Sienna Lofipo

Personal information
- Born: 4 May 2005 (age 21) Brisbane, Queensland, Australia
- Height: 173 cm (5 ft 8 in)
- Weight: 78 kg (12 st 4 lb)

Playing information
- Position: Lock
Club
| Years | Team | Pld | T | G | FG | P |
| 2023– | Gold Coast Titans | 24 | 4 | 0 | 0 | 16 |
Representative
| Years | Team | Pld | T | G | FG | P |
| 2023–25 | Samoa | 5 | 1 | 0 | 0 | 4 |
| 2024–26 | Queensland | 7 | 1 | 0 | 0 | 4 |
- Source: As of 25 June 2026

= Sienna Lofipo =

Samoa international rugby league footballer

Sienna Lofipo is an Australian rugby league footballer who plays as a for the Gold Coast Titans in the NRLW competition.

== Background ==
Born in Brisbane, Queensland. Lofipo is of Samoan descent. Lofipo played her junior rugby league for Redlands RLC.

== Playing career ==
=== 2023 ===
In 2023, Lofipo captained the Under 19 Queensland Women's team to a 20–14 victory over the Sky Blues.

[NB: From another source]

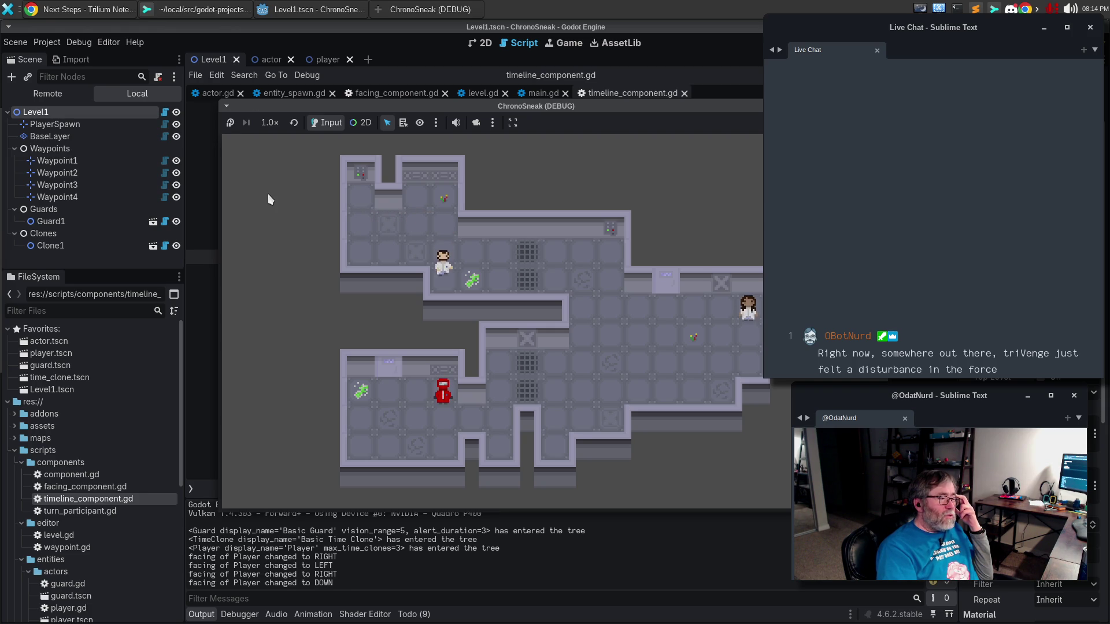
pyautogui.press('Right')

Lofipo made her debut in round 1 against the North Queensland Cowboys. Lofipo scored her first try in the 22–10 loss against Newcastle Knights. Lofipo played in 2023 NRL Women's Premiership Grand Final unfortunately losing to the Newcastle Knights 24–12.

On 15 October, Lofipo made her debut for Samoa in the 2023 Rugby League Pacific Championships against Fiji winning 26–12.

=== 2024 ===
In 2024, Lofipo made her debut for Queensland in Game 2, beating New South Wales 11–10. Lofipo sustained a PCL injury ruling her out for the last game of the series.

In round 5, Lofipo made her return against the Sydney Roosters, after missing the prior weeks due to a knee injury. In round 9, Lofipo scored a try in their 16-12 loss to the Canberra Raiders. Lofipo re-signed with the Gold Coast Titans until 2026.

Lofipo was selected to play for Samoa in the 2024 Rugby League Pacific Championships. On 19 October, Lofipo scored a try in their 30-16 win against Tonga.

=== 2025 ===
In game 1, Lofipo scored her first try for Queensland in their 32-12 loss to New South Wales.